Unless expressly incorporated into this Registration Statement, a report furnished on Form 8-K prior or subsequent to the date hereof shall not be incorporated by reference into this Registration Statement, except as to specific sections of such statements as set forth therein. Any statement contained in a document incorporated or deemed to be incorporated by reference herein shall be deemed to be modified or superseded for purposes of this Registration Statement to the extent that a statement contained in any subsequently filed document which also is deemed to be incorporated by reference herein modifies or supersedes such statement.

 

Item 4. Description of Securities.

Not applicable.

 

Item 5. Interests of Named Experts and Counsel.

Not applicable.

 

Item 6. Indemnification of Directors and Officers.

Section 145 of the Delaware General Corporation Law authorizes a court to award, or a corporation’s board of directors to grant, indemnity to its directors and officers under certain circumstances and subject to certain limitations. The terms of Section 145 of the Delaware General Corporation Law are sufficiently broad to permit indemnification under certain circumstances for liabilities, including reimbursement of expenses incurred, arising under the Securities Act.

As permitted by the Delaware General Corporation Law, the Registrant’s restated certificate of incorporation contains provisions that eliminate the personal liability of its directors for monetary damages for any breach of fiduciary duties as a director, to the fullest extent permitted by law.

- [Given information]:
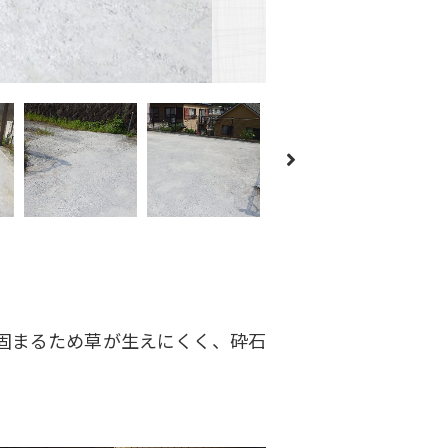
固まるため草が生えにくく、砕石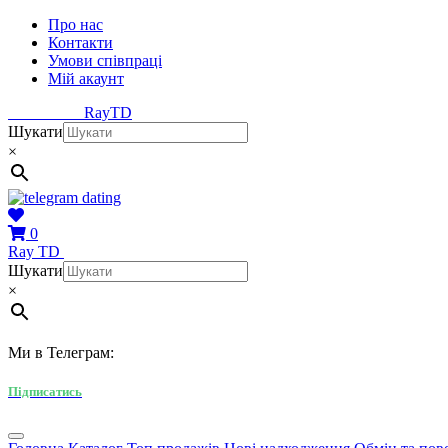
Про нас
Контакти
Умови співпраці
Мій акаунт
Ray
TD
Шукати
×
0
Ray
TD
Шукати
×
Ми в Телеграм:
Підписатись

- [Tasks for this exercise]:
1. Write out the stretch of the filing excerpt that starts at the words "Section 145 of the Delaware General Corporation Law authorizes" and ends after "the Securities Act.".
2. Under the filing excerpt, what does Section 145 of the Delaware General Corporation Law authorize?
Work only from the filing excerpt, not the material.

- [Results for each task]:
1.
Section 145 of the Delaware General Corporation Law authorizes a court to award, or a corporation’s board of directors to grant, indemnity to its directors and officers under certain circumstances and subject to certain limitations. The terms of Section 145 of the Delaware General Corporation Law are sufficiently broad to permit indemnification under certain circumstances for liabilities, including reimbursement of expenses incurred, arising under the Securities Act.

2. It authorizes a court to award, or a corporation's board of directors to grant, indemnity to its directors and officers under certain circumstances and subject to certain limitations.